In den folgenden Räumen gaben die preußischen Könige ihre Audienzen. Neben einem größeren Raum für mehrere Personen, findet sich auch ein kleineres, fast intimes Kabinett mit zwei Sesseln vor einem Kamin. „Hier traf sich der König dann eher zu Gesprächen mit einem Gegenüber auf Augenhöhe“, sagt Völkel. Zu sehen ist beispielsweise aber auch ein kleiner Tisch mit einem eingelassenen Bohnenspiel, das zeigt, wie sich Schlossherren und -herrinnen ihre Freizeit vertrieben haben.
Eines der Highlights in den neu gestalteten Paraderäumen ist das Baldachinbett aus dem Paradezimmer König Friedrichs I., dessen insgesamt rund 120.000 Euro teure Restauration durch ein Vermächtnis von Gudrun Moegelin bis 2019 ermöglicht wird. Das Bett war ursprünglich von König Friedrich I. für die Paraderäume im Schloss Charlottenburg errichtet worden, nachdem dessen Frau Sophie Charlotte gestorben war. Das Bett wurde aber 1760 durch plündernde russische und österreichische Truppen zerstört. Friedrich der Große gab dann Mittel für die originalgetreue Wiederherstellung des Paradebettes, das „vielen fürstlichen Personen an ihren Vermählungstagen zum Beylager“ diente und den dynastischen Fortbestand symbolisierte. „Damals wurden nach den Vermählungsfeiern der Hohenzollern in Charlottenburg Braut und Bräutigam in dieses Schlafgemach geführt, entkleidet und zu Bett gebracht“, sagt Völkel.
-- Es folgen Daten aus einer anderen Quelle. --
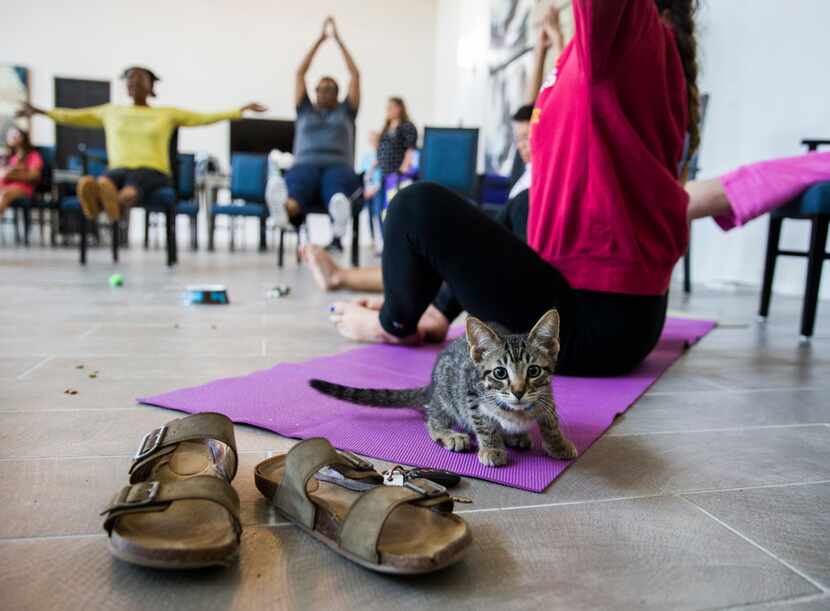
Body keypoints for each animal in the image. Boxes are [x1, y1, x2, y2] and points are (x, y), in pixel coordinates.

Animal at [310, 310, 580, 468]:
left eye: (533, 371)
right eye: (500, 373)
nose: (518, 391)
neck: (517, 410)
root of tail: (432, 385)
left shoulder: (546, 395)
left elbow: (550, 421)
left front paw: (558, 443)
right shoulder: (472, 396)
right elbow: (485, 424)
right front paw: (492, 447)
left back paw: (517, 436)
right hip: (447, 397)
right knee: (432, 419)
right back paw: (451, 434)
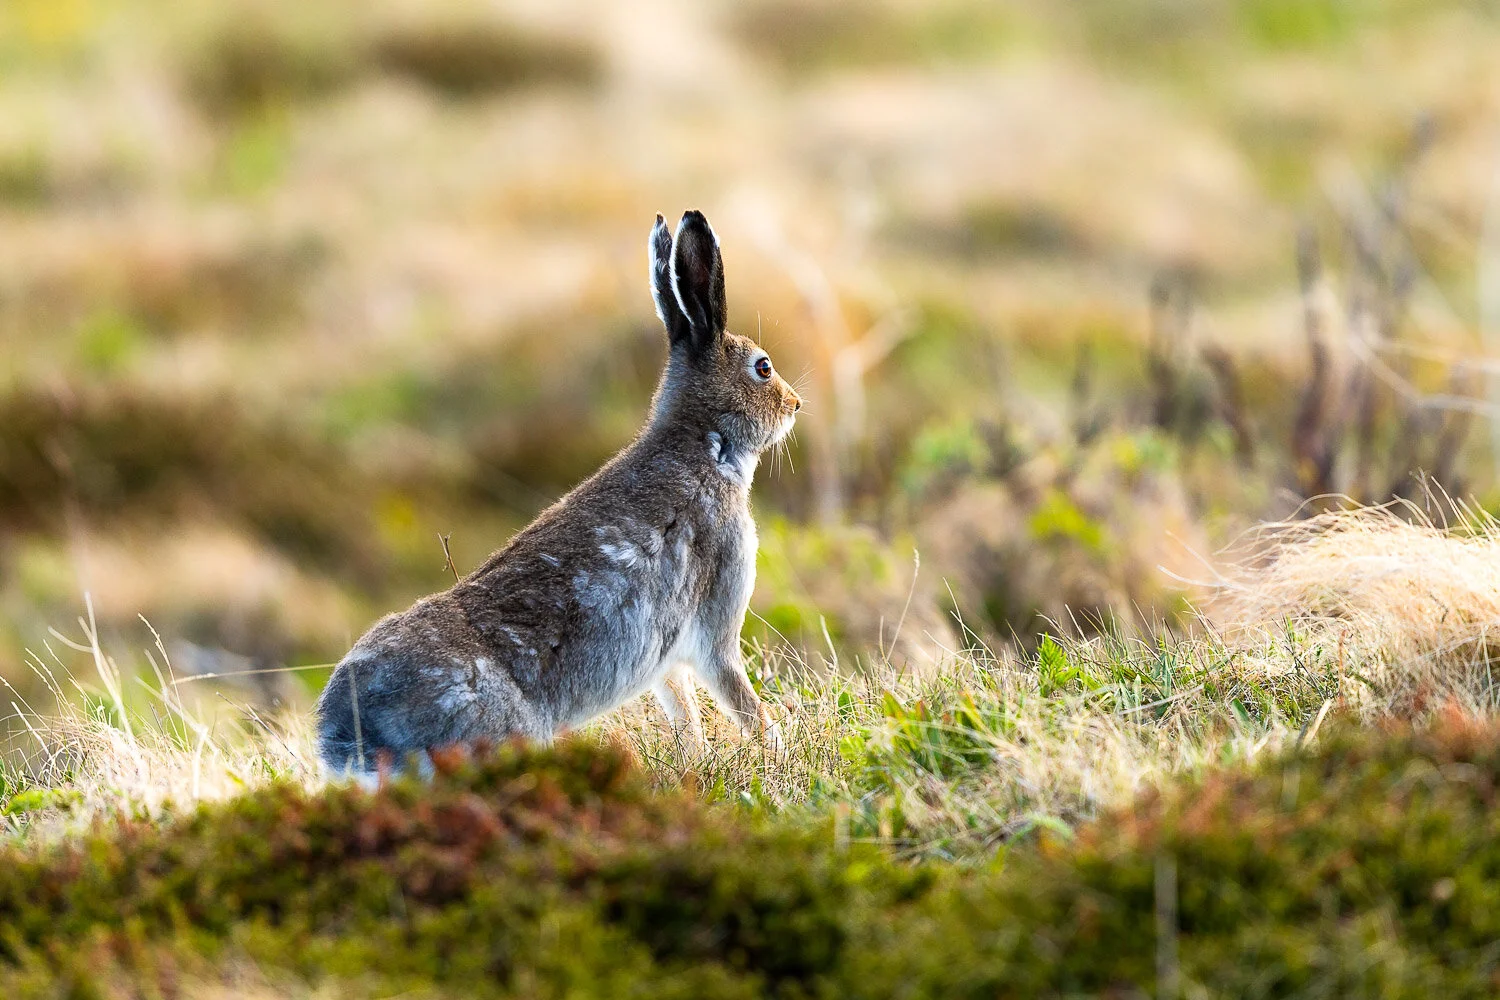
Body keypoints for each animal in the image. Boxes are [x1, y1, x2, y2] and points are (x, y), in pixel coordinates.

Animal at [315, 210, 801, 773]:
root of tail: (349, 732)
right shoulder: (716, 622)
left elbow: (683, 712)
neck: (705, 443)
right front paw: (779, 751)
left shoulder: (666, 662)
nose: (795, 403)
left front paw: (696, 763)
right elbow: (739, 698)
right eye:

Neben den Repräsentationsräumen ist auch das private Schlafzimmer von Sophie Charlotte wieder so eingerichtet, wie es zur Zeit der Preußenkönigin auch ausgesehen haben mag. Zwar fehlt ihr Bett, aber man kann den größten Teil ihrer Bildersammlung besichtigen. Auf die rote Seidentapete hatte Sophie Charlotte ursprünglich dicht an dicht rund 60 Bilder aufgehängt, wie einer Inventarliste aus dem Jahr 1705, dem Todesjahr der Königin, zu entnehmen war. Nun hängen in ihrem Zimmer wieder 26 dieser Bilder.